I made a new pruned moe that works way better.
https://huggingface.co/SuperbEmphasis/Velvet-Eclipse-v0.1-4x12B-MoE-EVISCERATED
And I have no idea how your pipeline works, so apologies if this is annoying to you. I noticed a lot of people downloaded your imatrix gguf (which is awesome). But I'd love to get the better working pruned one gguf'd using your process!
That's interesting. Another different is I am not using llama-cli, I am using llama-server for the openai api. I wonder if the check does not exist in the llama-server binary?
That's it. @nicoboss looks like a bug in llama.cpp, what do you think?
And I have no idea how your pipeline works, so apologies if this is annoying to you.
It's not annoying. Or rather, you are not annoying, llama.cpp is annoying, no stable releases, no quality control etc. ;)
Anyway, our pipeline is pretty simple, we convert the model, quantize it, possibly create an imatrix.
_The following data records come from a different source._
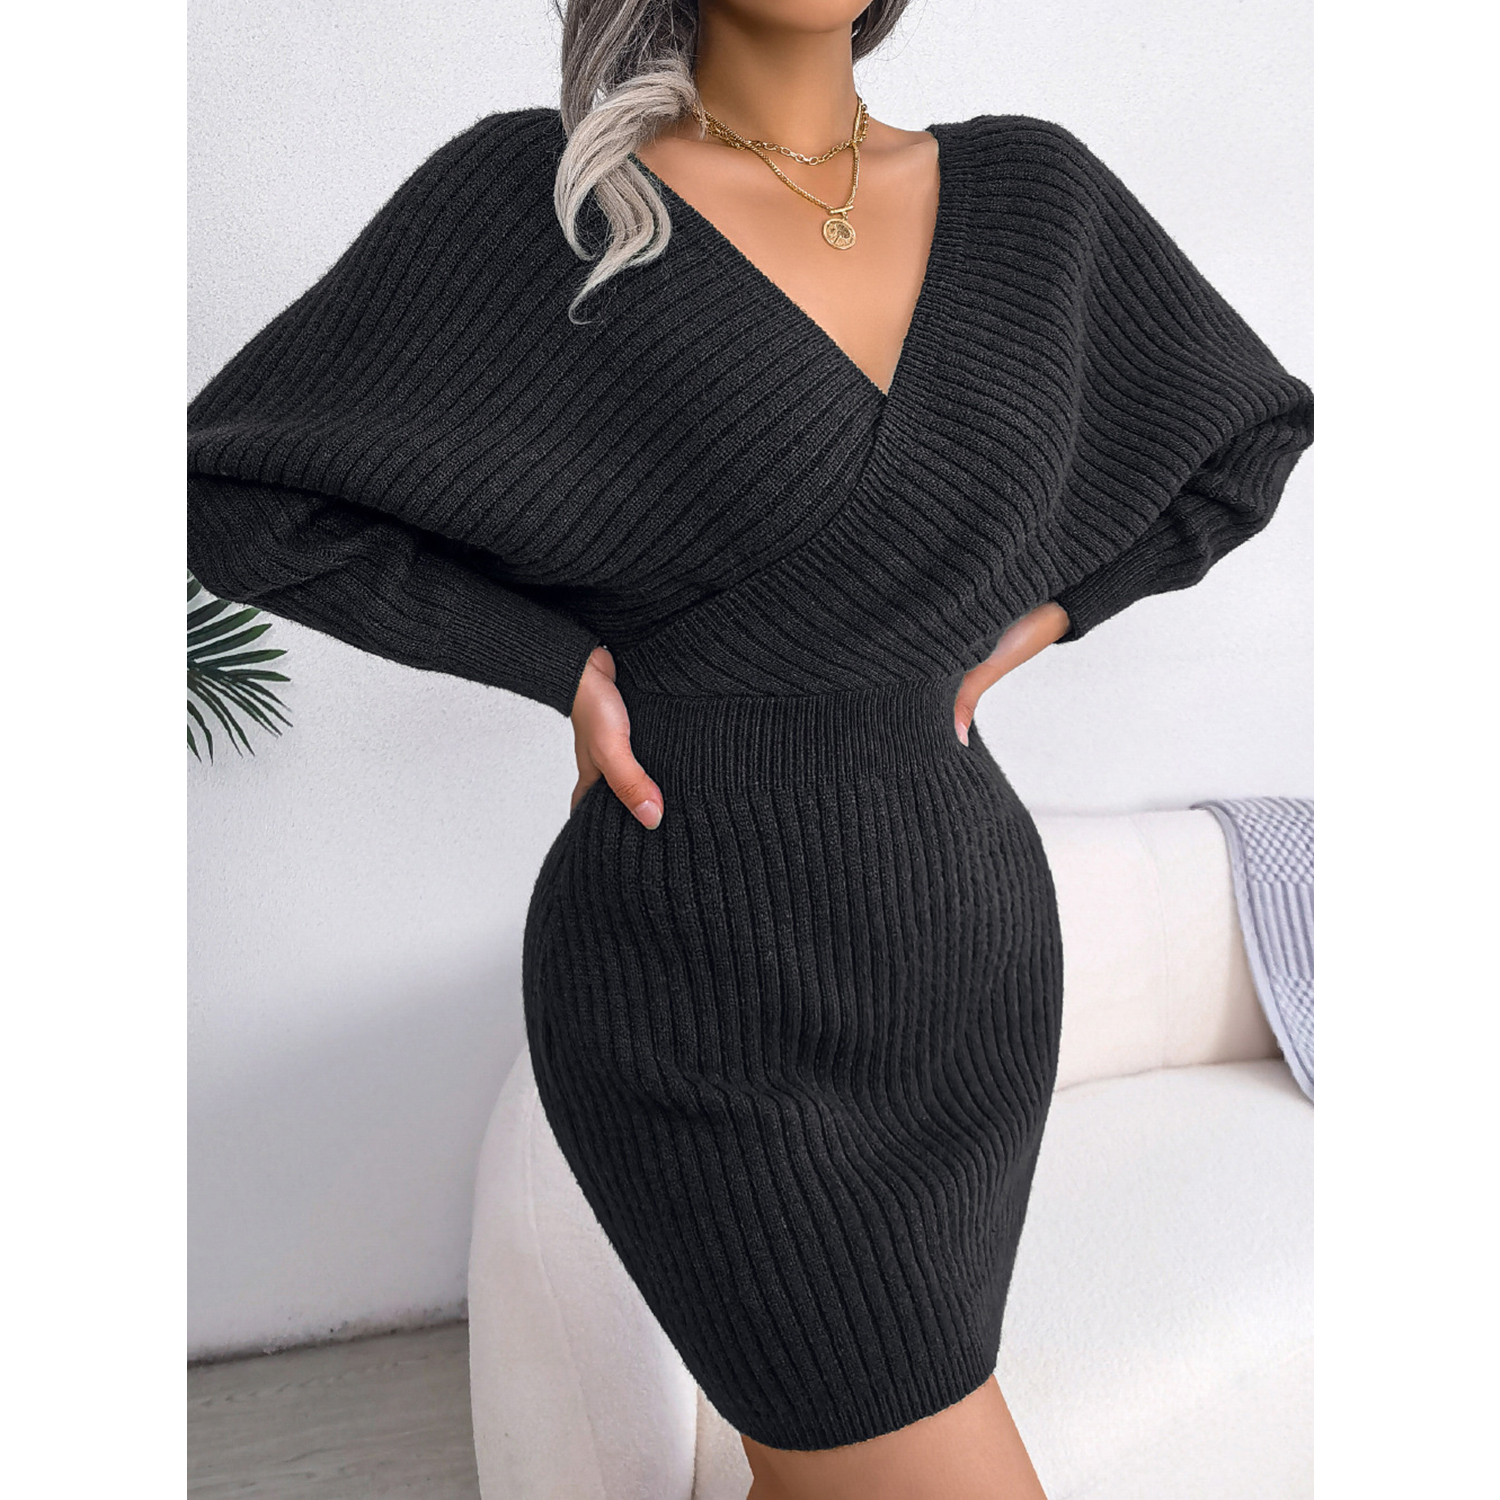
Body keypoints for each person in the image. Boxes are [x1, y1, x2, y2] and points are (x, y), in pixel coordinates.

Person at [186, 2, 1313, 1495]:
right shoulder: (556, 205)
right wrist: (552, 663)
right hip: (697, 995)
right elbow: (228, 490)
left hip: (965, 977)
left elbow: (1247, 433)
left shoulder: (1034, 200)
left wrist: (1053, 611)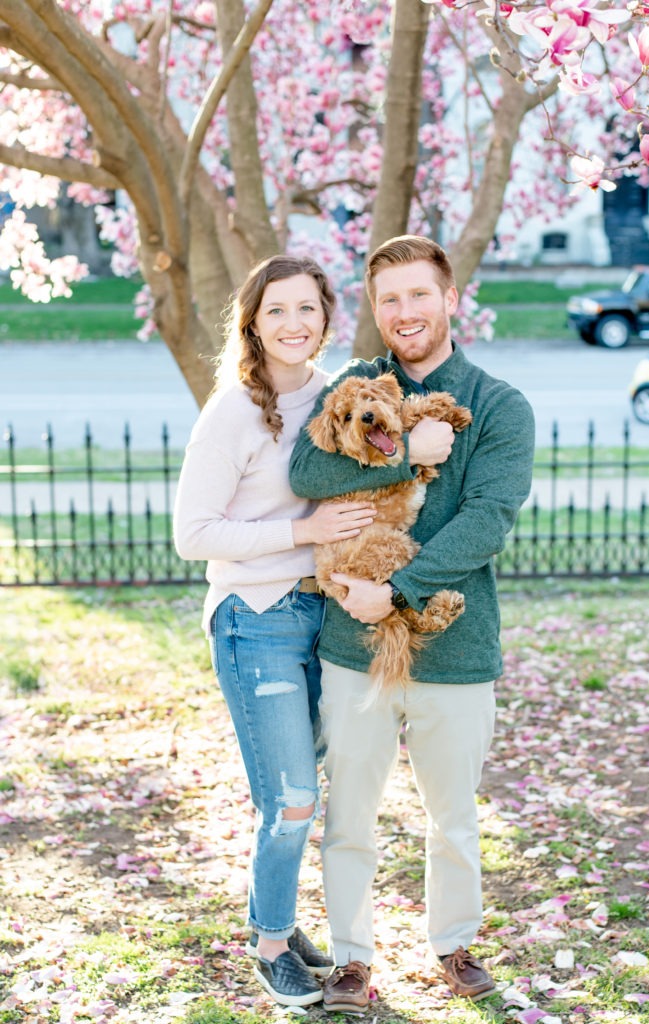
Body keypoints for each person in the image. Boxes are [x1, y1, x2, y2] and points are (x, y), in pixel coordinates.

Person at [289, 235, 535, 1012]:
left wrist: (394, 589)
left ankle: (454, 945)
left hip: (456, 647)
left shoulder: (499, 405)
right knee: (350, 812)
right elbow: (306, 471)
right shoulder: (357, 386)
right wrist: (404, 455)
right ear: (374, 308)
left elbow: (487, 520)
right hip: (351, 649)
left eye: (418, 295)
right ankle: (353, 960)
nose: (404, 313)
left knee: (452, 818)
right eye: (388, 299)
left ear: (450, 298)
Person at [173, 254, 376, 1008]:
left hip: (324, 614)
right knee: (291, 797)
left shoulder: (334, 397)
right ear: (253, 323)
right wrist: (304, 531)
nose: (295, 324)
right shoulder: (233, 411)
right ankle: (269, 948)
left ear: (327, 315)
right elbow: (194, 534)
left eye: (308, 309)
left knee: (303, 787)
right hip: (253, 619)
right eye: (277, 311)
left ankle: (278, 921)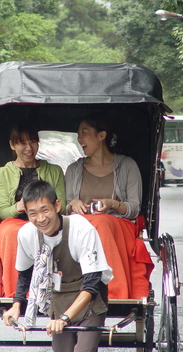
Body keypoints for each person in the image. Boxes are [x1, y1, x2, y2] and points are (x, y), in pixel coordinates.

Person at [2, 180, 112, 352]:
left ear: (57, 205)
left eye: (45, 210)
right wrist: (16, 305)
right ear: (26, 213)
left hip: (90, 304)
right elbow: (25, 274)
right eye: (33, 213)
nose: (40, 218)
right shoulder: (27, 234)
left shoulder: (81, 229)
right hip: (59, 301)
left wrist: (64, 319)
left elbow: (92, 285)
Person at [65, 114, 153, 299]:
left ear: (101, 135)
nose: (79, 139)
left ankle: (112, 290)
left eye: (84, 133)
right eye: (78, 134)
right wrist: (73, 204)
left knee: (102, 223)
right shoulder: (73, 169)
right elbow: (65, 205)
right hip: (81, 226)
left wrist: (112, 204)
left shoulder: (127, 166)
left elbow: (135, 208)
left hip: (117, 226)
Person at [0, 124, 66, 297]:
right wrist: (18, 206)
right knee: (12, 232)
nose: (28, 148)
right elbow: (3, 212)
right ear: (12, 145)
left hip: (49, 219)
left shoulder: (54, 171)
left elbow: (62, 203)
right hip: (17, 221)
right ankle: (16, 293)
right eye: (22, 143)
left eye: (33, 142)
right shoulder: (1, 174)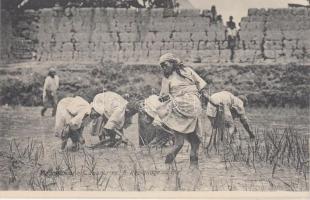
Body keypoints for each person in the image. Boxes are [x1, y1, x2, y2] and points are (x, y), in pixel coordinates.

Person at [154, 53, 209, 166]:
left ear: (173, 63)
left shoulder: (174, 75)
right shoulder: (184, 72)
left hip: (188, 108)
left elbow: (163, 96)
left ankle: (170, 169)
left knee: (187, 142)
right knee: (187, 142)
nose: (163, 68)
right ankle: (191, 171)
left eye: (165, 64)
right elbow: (201, 86)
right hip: (188, 107)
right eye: (162, 66)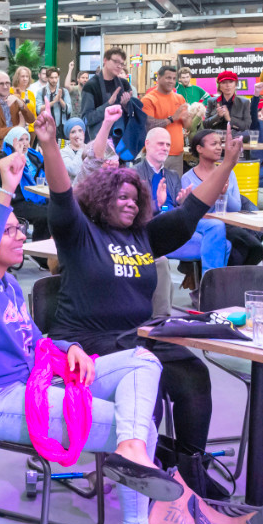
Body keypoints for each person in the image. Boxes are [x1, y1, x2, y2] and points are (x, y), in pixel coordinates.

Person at [0, 151, 182, 524]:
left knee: (141, 361)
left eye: (18, 227)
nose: (21, 234)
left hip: (31, 383)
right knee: (136, 428)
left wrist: (67, 348)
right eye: (8, 230)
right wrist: (6, 191)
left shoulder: (7, 282)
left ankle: (131, 460)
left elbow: (34, 339)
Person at [32, 107, 238, 495]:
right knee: (150, 381)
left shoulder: (145, 235)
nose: (129, 203)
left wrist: (226, 164)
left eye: (134, 198)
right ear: (100, 198)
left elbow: (192, 210)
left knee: (193, 373)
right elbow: (61, 196)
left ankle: (189, 468)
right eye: (120, 197)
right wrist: (48, 145)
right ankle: (145, 469)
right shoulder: (79, 233)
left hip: (138, 337)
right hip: (87, 345)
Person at [134, 126, 229, 277]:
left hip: (177, 219)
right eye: (160, 144)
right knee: (223, 245)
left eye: (168, 145)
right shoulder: (134, 173)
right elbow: (133, 211)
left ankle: (206, 290)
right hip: (155, 225)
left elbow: (181, 208)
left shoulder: (172, 175)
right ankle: (208, 291)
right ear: (147, 144)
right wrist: (157, 203)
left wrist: (185, 202)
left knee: (217, 227)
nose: (165, 148)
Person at [181, 128, 263, 267]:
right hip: (207, 225)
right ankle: (224, 282)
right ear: (199, 148)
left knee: (251, 249)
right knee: (253, 248)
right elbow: (197, 211)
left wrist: (223, 194)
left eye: (220, 143)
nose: (218, 148)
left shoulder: (229, 173)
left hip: (230, 222)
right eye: (213, 144)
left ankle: (229, 282)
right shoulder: (188, 178)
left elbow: (236, 207)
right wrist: (215, 192)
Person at [0, 127, 49, 245]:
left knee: (59, 208)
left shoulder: (33, 156)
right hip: (16, 202)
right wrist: (17, 155)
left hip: (35, 197)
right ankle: (39, 250)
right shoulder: (4, 157)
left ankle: (54, 248)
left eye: (27, 139)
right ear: (12, 141)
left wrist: (46, 159)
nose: (25, 143)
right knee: (46, 214)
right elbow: (11, 176)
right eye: (21, 140)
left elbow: (41, 175)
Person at [141, 65, 191, 176]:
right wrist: (172, 118)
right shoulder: (148, 99)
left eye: (174, 79)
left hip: (177, 155)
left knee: (175, 191)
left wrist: (189, 118)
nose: (171, 81)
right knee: (152, 190)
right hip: (155, 154)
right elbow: (149, 126)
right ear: (158, 78)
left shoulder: (180, 98)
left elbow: (187, 125)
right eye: (168, 78)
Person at [80, 48, 133, 140]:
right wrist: (108, 104)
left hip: (121, 140)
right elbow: (86, 119)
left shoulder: (124, 84)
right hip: (98, 140)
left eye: (122, 64)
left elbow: (133, 115)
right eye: (116, 62)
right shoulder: (91, 86)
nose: (119, 66)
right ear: (105, 60)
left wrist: (126, 106)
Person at [0, 70, 34, 165]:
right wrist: (19, 127)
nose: (5, 86)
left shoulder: (15, 98)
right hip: (0, 152)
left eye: (7, 83)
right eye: (1, 84)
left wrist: (21, 104)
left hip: (20, 149)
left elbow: (31, 119)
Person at [36, 67, 71, 134]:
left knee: (61, 144)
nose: (54, 80)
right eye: (51, 78)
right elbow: (38, 109)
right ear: (47, 78)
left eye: (56, 77)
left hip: (61, 128)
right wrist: (53, 102)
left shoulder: (64, 91)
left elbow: (69, 110)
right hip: (45, 128)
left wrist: (60, 99)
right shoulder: (41, 92)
Since there is a relatively high failure rate, we "recently" started to test-run models, so we catch problems before we do a costly static quantize + imatrix calculation.
Unfortunately, both llama-imatrix and llama-cli do contain this check, and it looks pretty deliberate (still looks like a bug, imho, since the model clearly works. it currently affects >>150 models though, not just yours).
Thanks @mradermacher !
Could I request that:
https://huggingface.co/SuperbEmphasis/Velvet-Eclipse-v0.1-4x12B-MoE-EVISCERATED (Not the 3x12B model, or the other 4x12B model) get an update? When this first fired off, I was experimenting with removing 4 layers, but this caused lots of repetition. I have since remade the model to only prune out 2 layers in each of the 4 12B models, and it works much better, but anyone downloading the old quants will have poor results.
Thank you for your awesome work!
Sure, but may I suggest making a new repo next time? It's very hard to see (and practically impossible to link to) specific commits - even huggingface doesn't do it and will simply link to the wrong model. It also allows us to keep both models, which is useful if the old model is not totally broken (I've seen lots of "improved" models that actually work worse, but the creator thought it was simply better).